Shares of Nvidia, which saw a significant $279 billion drop in market value on Tuesday, closed 1.7 per cent lower. The company later denied reports of receiving a subpoena from the US Department of Justice.
Other major growth stocks also saw declines, with Apple down 0.9 per cent, Microsoft slipping 0.1 per cent, Alphabet falling 0.5 per cent, and Amazon dropping 1.7 per cent. However, Tesla saw a rise of 4.2 per cent.
Raphael Bostic, President of the Atlanta Fed, stated that the central bank should avoid keeping interest rates too high for too long, as it could negatively impact employment. He warned that waiting for inflation to hit the Fed's 2 per cent target before cutting rates could lead to unnecessary labour market disruptions.
Earlier, Wall Street indexes had experienced their largest single-day loss since early August, driven by a sell-off in technology stocks. Historically, September is one of the weakest months for equities.
Eric Beyrich, Co-Chief Investment Officer at Sound Income Strategies, highlighted, "Utility stocks are up today due to weak job data, which supports the case for a Fed rate cut of at least 25 basis points in their upcoming meeting."
Index movements overview
The Dow Jones Industrial Average rose by 38.04 points, or 0.09 per cent, to 40,974.97. The S&P 500 fell by 8.86 points, or 0.16 per cent, to 5,520.07, and the Nasdaq Composite dropped 52.00 points, or 0.30 per cent, to 17,084.30.

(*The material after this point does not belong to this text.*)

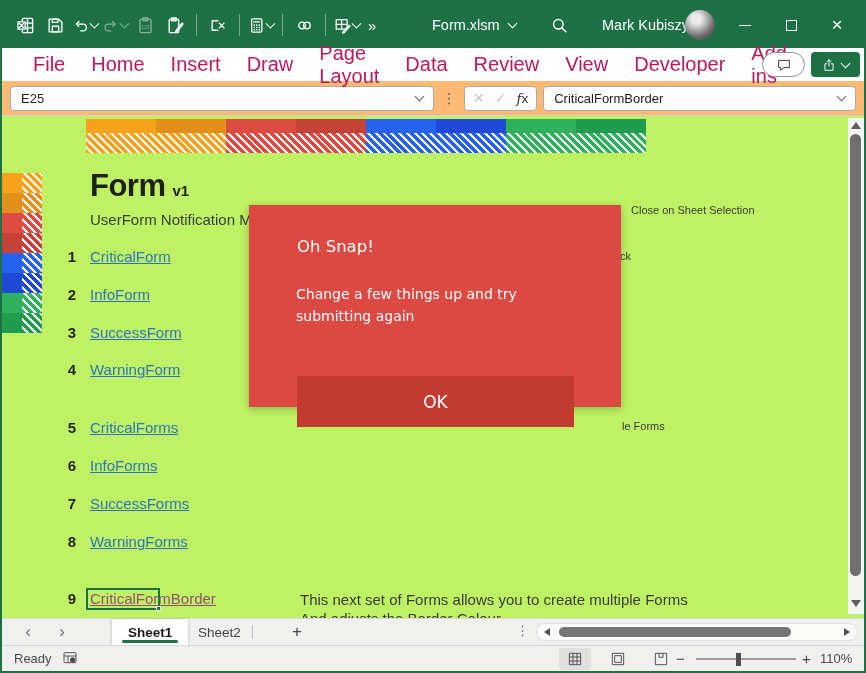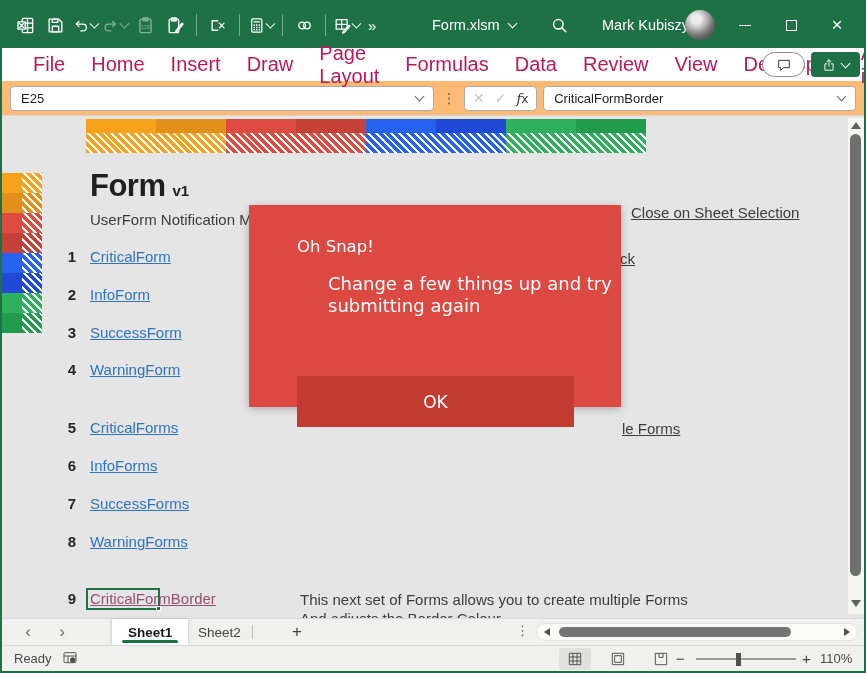"Formulas" span.rtab { html: <span>Formulas</span> -> none }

The Philadelphia Semiconductor Index rebounded by 0.25 per cent after experiencing its largest one-day drop since the COVID-19 pandemic.
Advanced Micro Devices saw a nearly 3 per cent increase following the appointment of former Nvidia executive Keith Strier as Senior Vice President of Global AI Markets. Conversely, Zscaler fell nearly 19 per cent after projecting fiscal 2025 revenue and profit below estimates. Dollar Tree plummeted 22 per cent after revising its annual sales and profit forecasts downward.
Trading volume across US exchanges was around 10.5 billion shares, below the 20-day moving average of nearly 11 billion shares.